* _Document extract_
In a broad sense, the plating process may be a process for plating the surface of a target object with a thin metal layer. In this case, the plating process may conceptually include the deposition process. In a limited sense, the plating process may allow ionized metal to selectively adhere to the metal seed located at the surface in which the pattern is formed. The deposition process may allow a metal material of a plasma state to adhere to the surface in which the pattern is formed in a high-temperature vacuum state. In this case, the metal material may selectively adhere only to the pattern using the masking process. In addition, the plating process for use in the present disclosure may include a deposition-plating process corresponding to a combination of the plating process and the deposition process.

Meanwhile, the first sense pattern 120 and the second sense pattern 140 may be formed by 3D electrode patterning. For example, electrode covering may be achieved when a nozzle moves along coordinate values of the first and second sense patterns (120, 140).

The first sense pattern 120 may be extended in the first direction (i.e., the horizontal direction in the drawings), and a plurality of first sense patterns 120 may be grouped into one column as necessary. In addition, the second sense pattern 140 may be extended in the second direction (i.e., the vertical direction in the drawings) perpendicular to the first direction, and a plurality of second sense patterns 140 may be grouped into one column. However, it should be noted that a crossing angle between the first sense pattern 120 and the second sense pattern 140 is not limited to a vertical angle.

* _Written instruction 1_
In the passage on plating and sense patterns, in which direction does the second sense pattern 140 extend?
* _Written instruction 2_
Continue the passage on plating and sense patterns, picking up after its final sentence.
The records have no connection to the passage on plating and sense patterns.

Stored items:
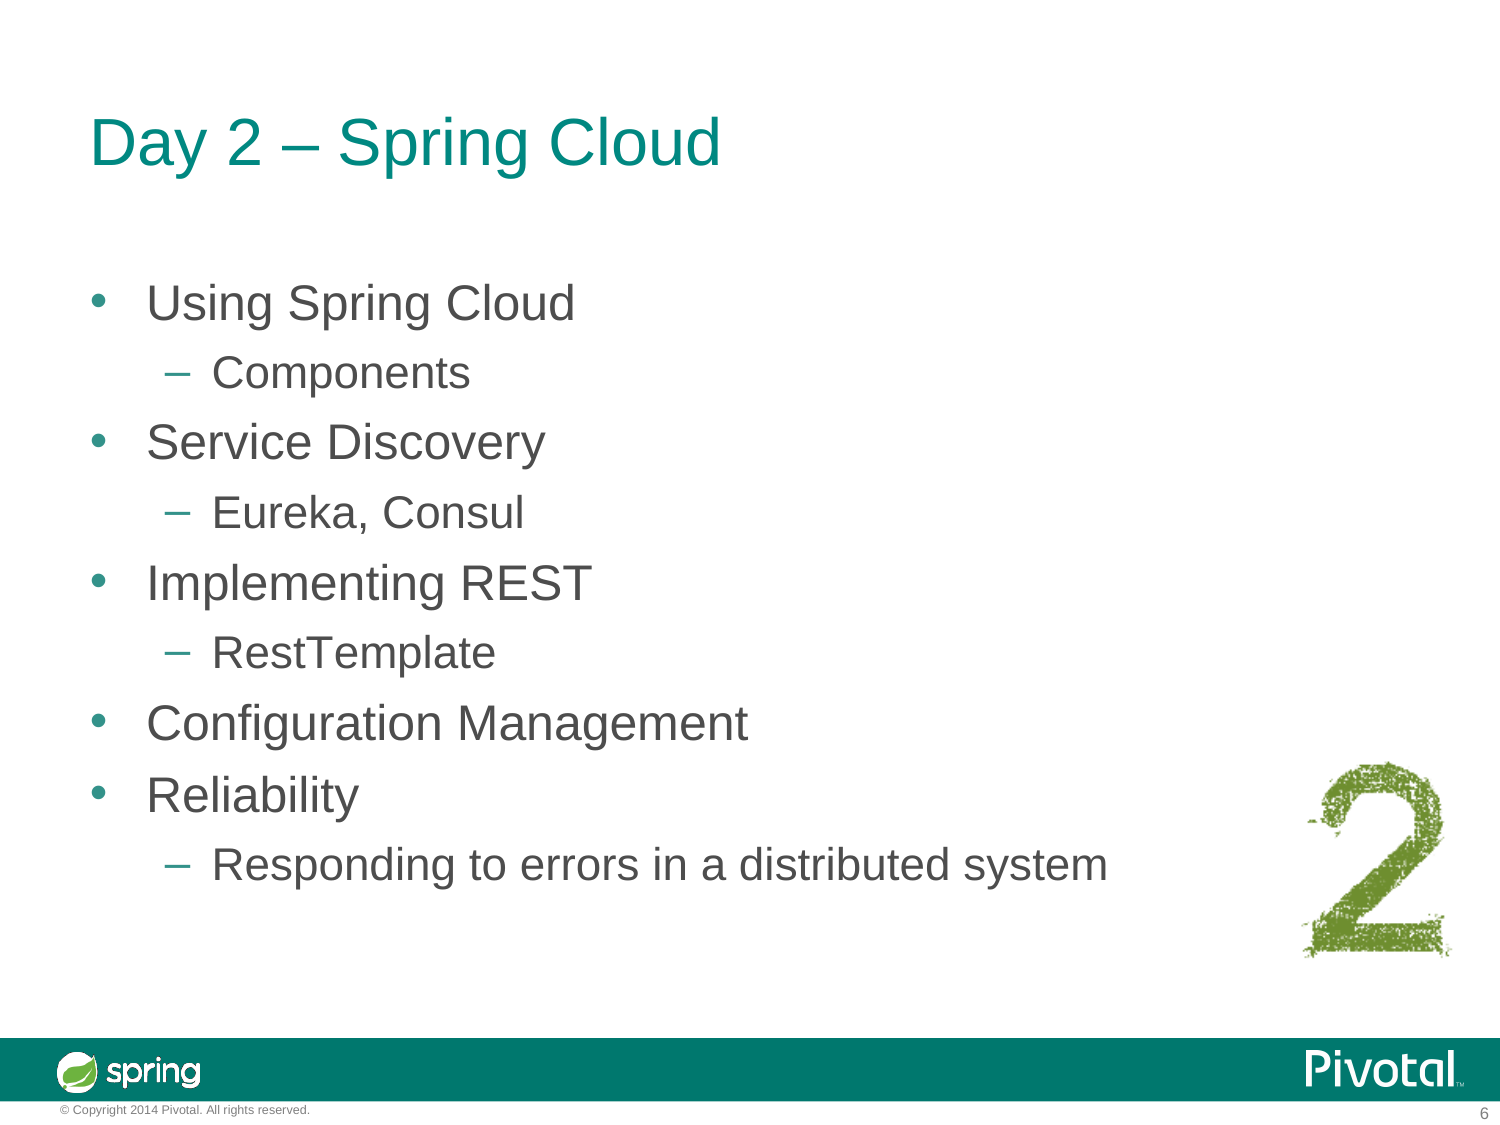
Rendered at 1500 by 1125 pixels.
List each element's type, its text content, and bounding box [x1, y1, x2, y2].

picture [1426, 743, 1479, 977]
title Day 2 – Spring Cloud [75, 45, 1426, 233]
list Using Spring Cloud Components Service Discovery Eureka, Consul Implementing REST RestTemplate Configuration Management Reliability Responding to errors in a distributed system [75, 262, 1426, 1005]
picture [1306, 1050, 1464, 1087]
picture [32, 1041, 210, 1103]
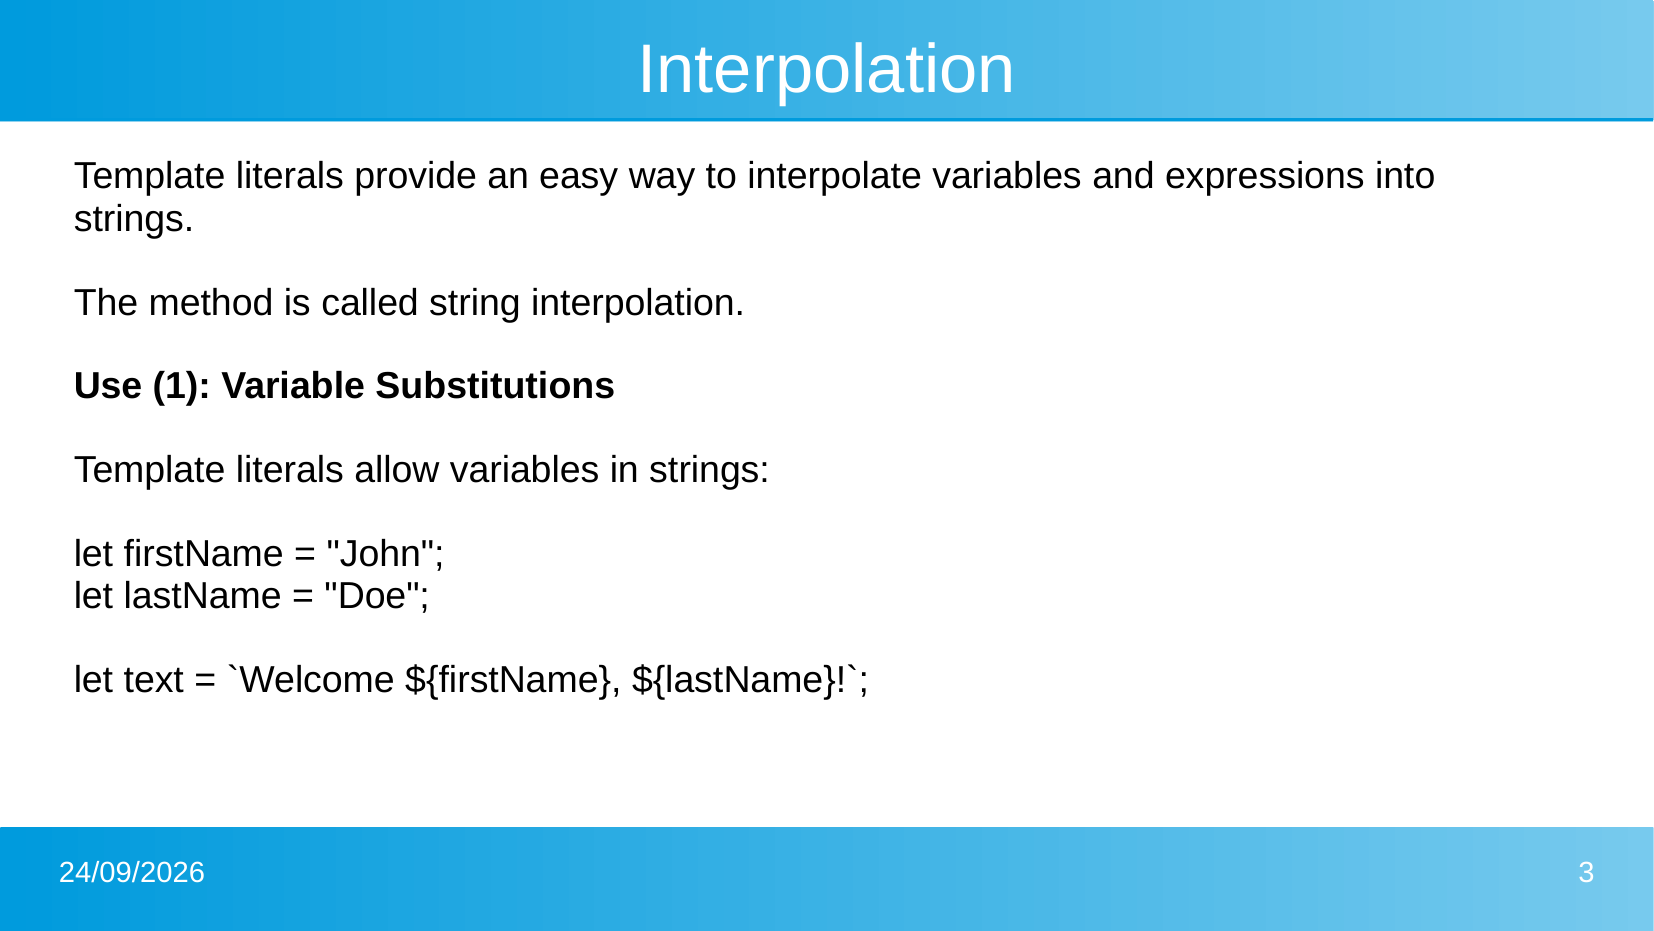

* _Expected answer 1_
It extends in the second direction, the vertical direction in the drawings, perpendicular to the first direction.

* _Expected answer 2_
The first sense pattern 120 and the second sense pattern 140 may include successive connection of diamond-shaped patterns. However, the successive connection pattern is not limited to the diamond shape, and may include various other shapes as necessary. The neighboring diamond-shaped patterns may be interconnected by a connection unit, and the connection unit may be formed in a bridge shape configured to interconnect two patterns.

The first base 110 and the second base 130 may include a metal oxide compound. For example, the first base 110 and the second base 130 may be formed of a compound including a resin and a metal oxide. Here, the resin may include at least one of: Polycarbonate (PC), Polyamide (PA), and acrylonitrile-butadiene-styrene copolymer (ABS), and the metal oxide may include at least one of: magnesium (Mg), chrome (Cr), copper (Cu), barium (Ba), iron (Fe), titanium (Ti), and aluminum (Al).

A first pattern groove 111 including the first sense pattern 120 therein may be formed at one surface of the first base 110, and a second pattern groove 131 including the second sense pattern 140 therein may be formed at one surface of the second base 130. That is, the first sense pattern 120 and the second sense pattern 140 may be respectively provided in the first pattern groove 111 and the second pattern groove 131.

The first pattern groove 111 may be formed by irradiating laser light to one surface of the first base 110, and the second pattern groove 131 may be formed by irradiating laser light to one surface of the second base 130. In this case, the first and second bases (110, 130) may be reduced (or deoxidized) into metal due to heat generated through groove formation, the part reduced to metal may form a metal seed in each of the first and second pattern grooves (111, 131).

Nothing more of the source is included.